# best stock engine cover color?



## kismetcapitan (Nov 25, 2005)

what's the sexiest, most bling in the engine bay?


----------



## MeLLoN Stu (Jun 9, 2005)

big fan of the red I must say, especially in the "crackle" finish.


----------



## Kanzen (Aug 2, 2007)

For stock, definitely the Nur-Spec gold.


----------



## tarmac terror (Jul 16, 2003)

Out of the stock colours I'd go for the red.

I do still love the Midori green crackle as an alternative non-stock colour.









TT


----------



## joker69 (Mar 13, 2006)

i love the silica breath covers from the nur.

the nicest aftermarket color is the blue/purple from mine's

cheers


----------



## xxl225 (Oct 31, 2005)

nur my good man:squintdan 

the only way to fly:chuckle:


----------



## RSVFOUR (May 1, 2006)

hardly enough choices for a poll. 

question is surely - what colour engine covers do you think looks best.

Anyone changing the colour isnt restricted by the standard choice.


----------



## JBwangan (Oct 18, 2006)

That Midori motor is sooo good.


----------



## matty32 (Dec 18, 2005)

what nick has on his mines 34


----------



## R33_GTS-t (Apr 27, 2005)

Z2 silver.... and back to reality. R-tune red crackle looks good as well.


----------



## Rain (Apr 8, 2006)

Z2 Finish  

Then the one Nick has on his car...stock, red


----------



## Kanzen (Aug 2, 2007)

You really can't beat the crackle finish for a quality and subtle look IMO.

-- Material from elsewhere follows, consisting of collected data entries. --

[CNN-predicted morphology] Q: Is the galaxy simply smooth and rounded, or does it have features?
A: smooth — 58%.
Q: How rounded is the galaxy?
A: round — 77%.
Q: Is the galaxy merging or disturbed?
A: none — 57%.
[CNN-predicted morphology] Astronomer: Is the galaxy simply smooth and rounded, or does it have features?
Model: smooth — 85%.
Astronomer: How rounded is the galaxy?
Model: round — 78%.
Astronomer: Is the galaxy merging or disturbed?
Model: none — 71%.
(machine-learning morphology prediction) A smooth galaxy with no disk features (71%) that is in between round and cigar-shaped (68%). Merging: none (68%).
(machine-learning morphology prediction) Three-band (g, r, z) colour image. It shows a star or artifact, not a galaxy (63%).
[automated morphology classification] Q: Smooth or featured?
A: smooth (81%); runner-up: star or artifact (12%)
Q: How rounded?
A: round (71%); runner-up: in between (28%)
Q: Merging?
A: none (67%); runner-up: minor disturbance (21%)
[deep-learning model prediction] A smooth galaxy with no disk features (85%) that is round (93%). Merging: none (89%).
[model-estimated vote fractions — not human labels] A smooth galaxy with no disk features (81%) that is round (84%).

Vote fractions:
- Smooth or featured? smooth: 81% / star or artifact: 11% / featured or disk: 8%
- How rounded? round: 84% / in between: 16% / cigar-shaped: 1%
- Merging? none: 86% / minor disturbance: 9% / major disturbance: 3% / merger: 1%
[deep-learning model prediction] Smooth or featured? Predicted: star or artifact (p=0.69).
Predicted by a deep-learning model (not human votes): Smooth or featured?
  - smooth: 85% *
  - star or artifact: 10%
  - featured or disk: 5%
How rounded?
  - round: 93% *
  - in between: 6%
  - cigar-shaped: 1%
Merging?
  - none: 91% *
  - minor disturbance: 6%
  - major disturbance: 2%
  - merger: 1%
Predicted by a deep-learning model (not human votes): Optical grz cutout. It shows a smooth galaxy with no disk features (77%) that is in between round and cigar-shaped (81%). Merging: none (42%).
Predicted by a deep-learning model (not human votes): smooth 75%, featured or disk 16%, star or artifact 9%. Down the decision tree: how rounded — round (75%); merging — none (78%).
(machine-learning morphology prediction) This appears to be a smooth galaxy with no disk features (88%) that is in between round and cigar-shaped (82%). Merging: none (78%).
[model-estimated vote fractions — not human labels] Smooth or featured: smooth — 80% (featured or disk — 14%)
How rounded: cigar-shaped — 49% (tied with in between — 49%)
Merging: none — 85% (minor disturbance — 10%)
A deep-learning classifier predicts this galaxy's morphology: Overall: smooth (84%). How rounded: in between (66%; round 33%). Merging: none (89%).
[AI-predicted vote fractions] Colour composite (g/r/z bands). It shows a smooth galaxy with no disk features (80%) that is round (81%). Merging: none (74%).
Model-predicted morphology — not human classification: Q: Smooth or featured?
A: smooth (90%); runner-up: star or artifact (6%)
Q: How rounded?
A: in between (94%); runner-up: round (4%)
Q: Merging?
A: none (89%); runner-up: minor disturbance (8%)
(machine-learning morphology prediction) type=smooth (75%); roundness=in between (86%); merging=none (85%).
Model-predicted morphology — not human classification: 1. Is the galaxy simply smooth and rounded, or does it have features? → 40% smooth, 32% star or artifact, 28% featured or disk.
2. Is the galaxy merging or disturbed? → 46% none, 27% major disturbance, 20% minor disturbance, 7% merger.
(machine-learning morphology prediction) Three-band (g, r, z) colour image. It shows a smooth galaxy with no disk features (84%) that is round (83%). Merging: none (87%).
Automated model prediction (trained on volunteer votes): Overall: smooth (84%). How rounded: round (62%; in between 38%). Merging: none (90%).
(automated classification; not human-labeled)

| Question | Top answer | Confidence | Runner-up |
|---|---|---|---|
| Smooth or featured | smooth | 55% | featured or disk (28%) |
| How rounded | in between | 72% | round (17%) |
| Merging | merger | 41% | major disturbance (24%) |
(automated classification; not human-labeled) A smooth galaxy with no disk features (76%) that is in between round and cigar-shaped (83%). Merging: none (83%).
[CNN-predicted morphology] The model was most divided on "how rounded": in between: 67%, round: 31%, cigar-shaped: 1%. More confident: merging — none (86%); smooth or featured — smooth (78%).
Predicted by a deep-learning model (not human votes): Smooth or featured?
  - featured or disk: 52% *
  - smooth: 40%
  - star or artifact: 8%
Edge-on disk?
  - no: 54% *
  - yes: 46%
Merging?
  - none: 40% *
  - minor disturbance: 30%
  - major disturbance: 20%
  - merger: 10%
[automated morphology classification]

The Mine's, Nismo Z-Tune and R-Tune all look great. Not too keen on the colour of the Midori, it's a bit....green...


----------



## bape (Aug 13, 2007)

I voted the Nur Gold colour, but I saw a carbon fiber one recently that looked the nuts, especially in a dark \ black car.


----------



## Steve (Sep 21, 2001)

Ones that match the colour of the car ie Midnight PURPLE as we all know it's the best colour for a R33 GT-R !!!


----------



## hodgie (Oct 23, 2003)

As a stock colour its got to be the Nur, but then i actually prefered the blue one that Abbey put on previously. But what do i know


----------



## jko (May 9, 2007)

Excuse my ignorance, but how would one go about changing the color? Must it be powder coated? Or do you buy them off the shelf?


----------



## Kanzen (Aug 2, 2007)

Mine's don't hold stock, but we can arrange this if anyone wants one.

You can either send us your existing cover (must be in good condition) to Japan or the easier but more expensive option is for us to buy a new one from Nissan here and give it to Mine's.

Of course if you have a Mine's engine cover then you should really buy a Mine's engine too....


----------



## bkvj (Feb 13, 2006)

MeLLoN Stu said:


> big fan of the red I must say, especially in the "crackle" finish.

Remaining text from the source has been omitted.